Three men can keep a secret if two of them are dead


Economists divide goods into two categories: rival and non-rival. Rival goods are ordinary things, resources with a limited quantity; each one that you have means one that someone else doesn’t have. Non-rival goods don’t follow this rule. The archetypical example of a non-rival good is knowledge. If you learn a better basket-weaving method, teaching someone else doesn’t make you any worse off, not as if you’d had an apple and given it away. Information is more like fire, the common wisdom goes. You can share it freely without fear of reducing your own stock.

 Wizards know better.

Oh, that stuff is true for most knowledge, to be sure. Basket-weaving, writing, dancing, history. Common skills and ken. But there are exceptions. There are some subtleties to the world so deep that they do not abide by natural laws of cognition, not mere secrets of the universe but Secrets of the Universe. These forms of knowledge can be acquired, transferred, or stolen, but they cannot be shared. To tell such a Secret to another is to lose it yourself. The knowledge leaps from your mind to theirs like a living thing and curls up contentedly inside its new home.

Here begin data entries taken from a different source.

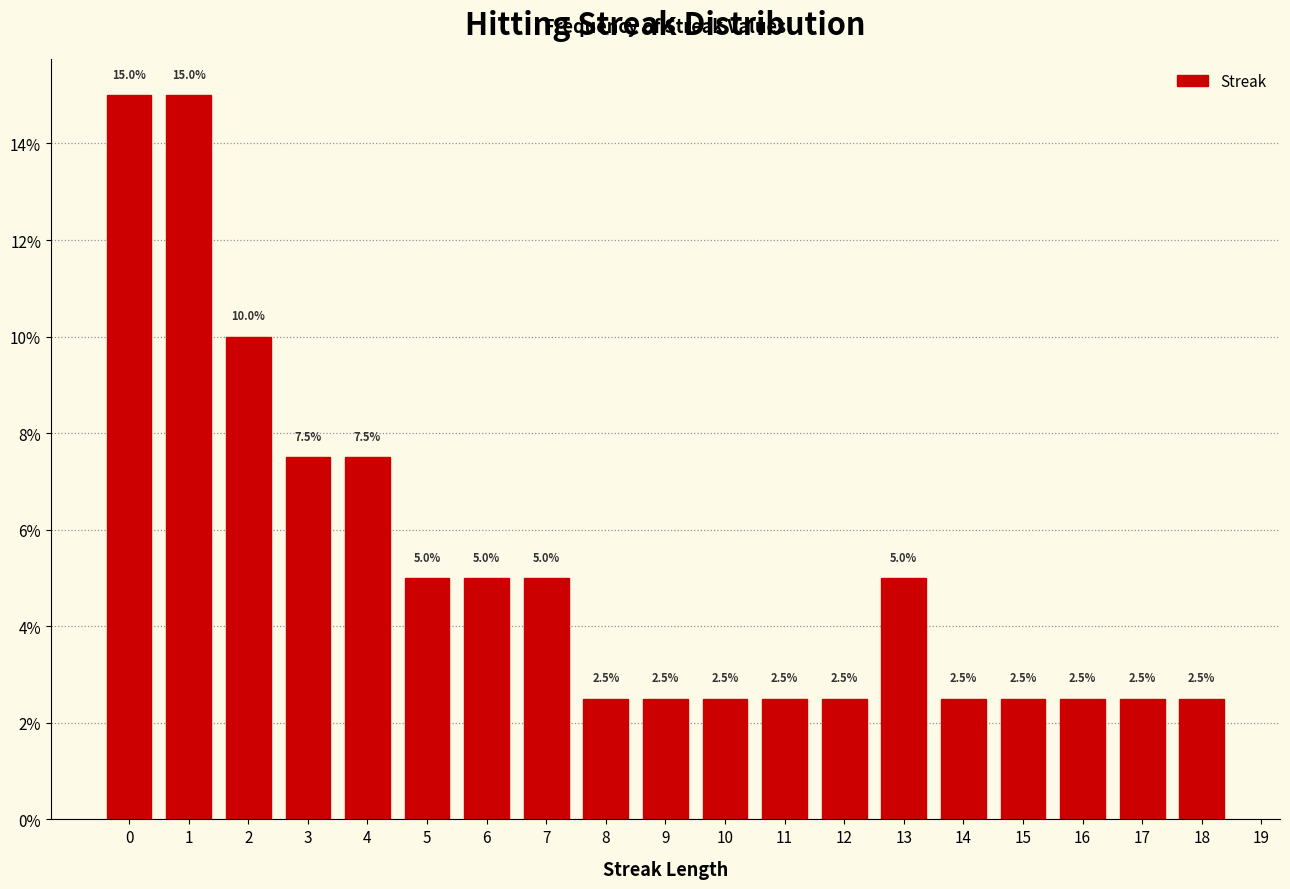

Reading right to left, transcribe all the data shown in this chart.

2.5	2.5	2.5	2.5	2.5	5.0	2.5	2.5	2.5	2.5	2.5	5.0	5.0	5.0	7.5	7.5	10.0	15.0	15.0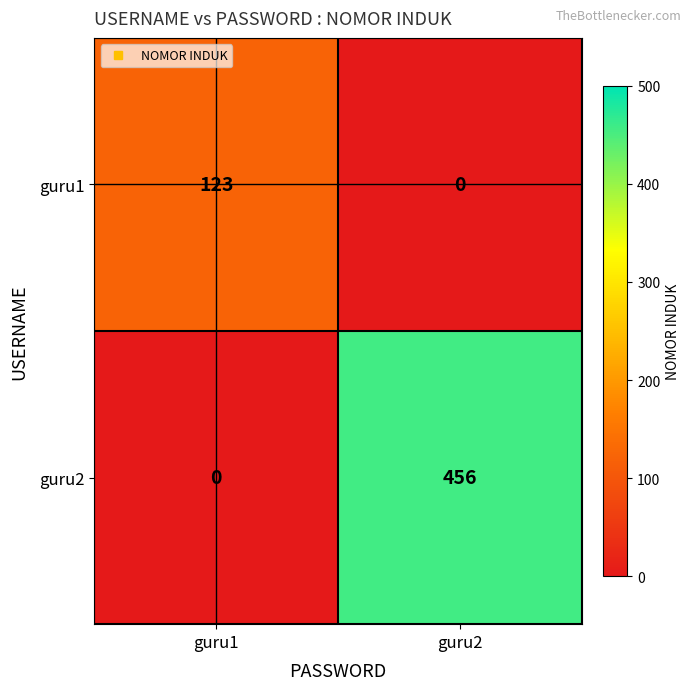

What is the spread (max minus min) of values at guru2?

456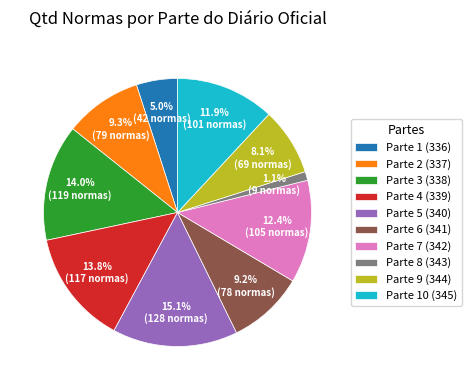

Does Parte 10 (345) represent more than half of the total?

No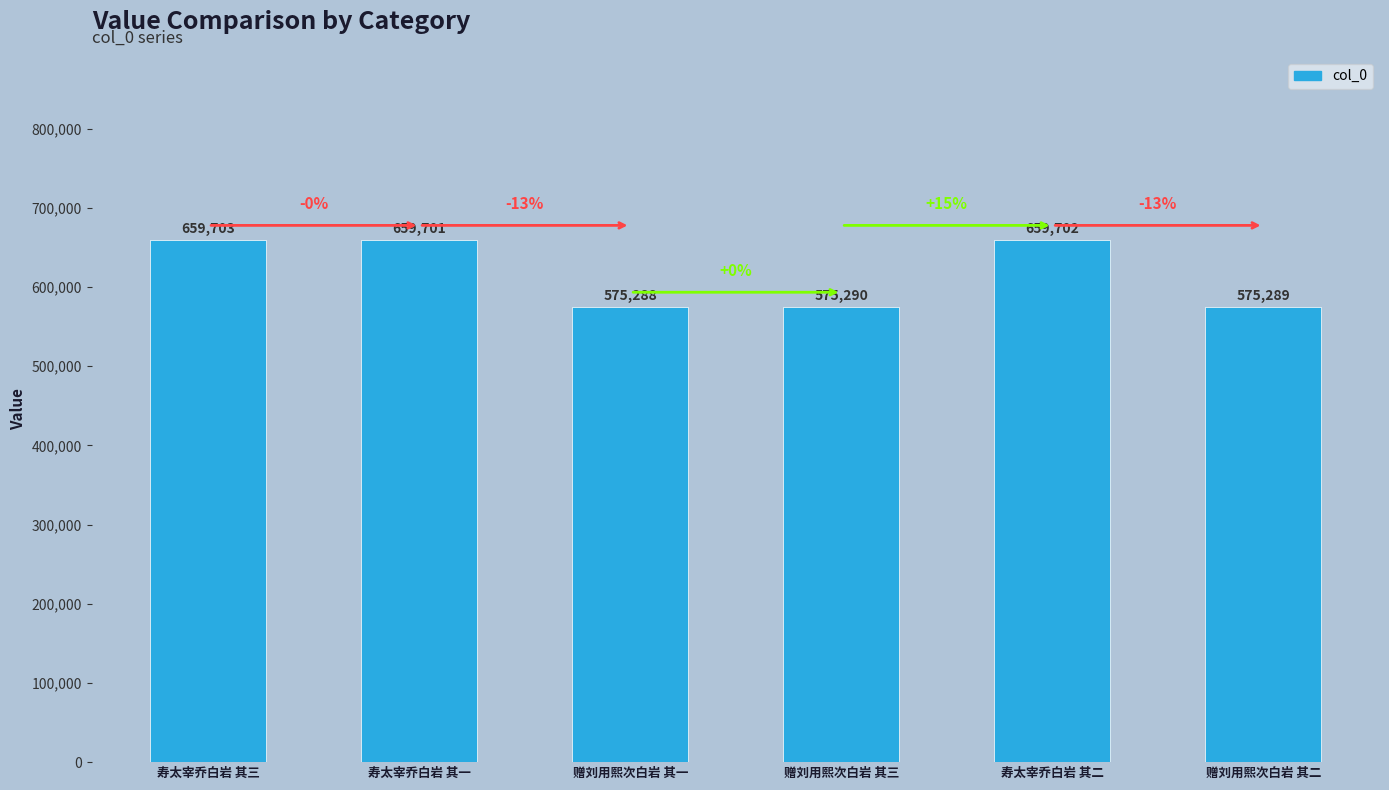

What value does the data have at 寿太宰乔白岩 其三, to the nearest 10?

659700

Among the few who study such arcana, these Secrets are called monosophia. Most folk would call them magic.

Unraveling cosmic mysteries for fun and profit

One thing I’ve always wanted to change about GLoG-style magic is the way mishaps and dooms work. They’re a fun little concept: the more power you put into a spell, the more likely you are to suffer a backfire; or, eventually, to meet a messy end. More than you can chew, mankind was not meant to meddle, etc. All good.

But the thing is, the mishap and doom tables are divided up by class. Muscle Wizards have the Muscle Mishap Table; Bubble Wizards have the Bubble Mishap Table. When you pick a class, you’re also picking your set of upsets and disasters. And unless you pick up a template from a different wizard type, the options don’t change.

Can we do better? What if each flavor of magic had its own list of mishaps and dooms? Roll a double while casting Fire magic, and you roll on the fire mishap table. A triple on Beasts magic? Pick up a Doom of Beasts. If you only cast one kind of spell, it works just like GLoG class-bound tables. But if you dabble in several lores, you might get Marks of a few different kinds.

Oh yeah, Marks. That’s another thing I want to change: Marks instead of mishaps. This one’s not so much because I don’t like existing system. Mishaps are fine. They’re fun. But I think I’ve got something better.

In the Black Company series, all the most powerful mages are warped by the powers they wield. The act of twisting creation also twists you, body and soul, into something new and strange. Let’s gameify that. Instead of fire-themed mishaps, you gain Marks of Fire: your eyes burn, your skin is hot as a kettle, you always smell of smoke. These are the things that make passersby avoid you, whispering one to the other: “There goes a wizard.”

I’m going to write up several Lores, at least five. The finished ones are listed below:


Magic Dice (MD) are standard d6s. You have a pool of them. Roll some or all of your pool each time you use a Secret. Each MD returns to your pool on a 1-3, or is expended on a 4-6. Your pool replenishes at dawn.

This is only a fragment of a game, of course. A fragment of a magic system, even. How do you get Magic Dice? How do you get Secrets, for that matter? Scoop knowledge out of the skull of a decapitated lich, snatch insight from a falling star, that kind of thing should do the trick. The classic method, of course, being to kill your mentor and steal from them.

As for the power to use them? Be creative. Here are some classic ideas; each one is worth a Magic Die:

Cast off the name you were born with. Take a new one. Expunge all record of your True Name

Die and be brought back. 

Make a pact with a spirit of terrible power. What do they demand in exchange?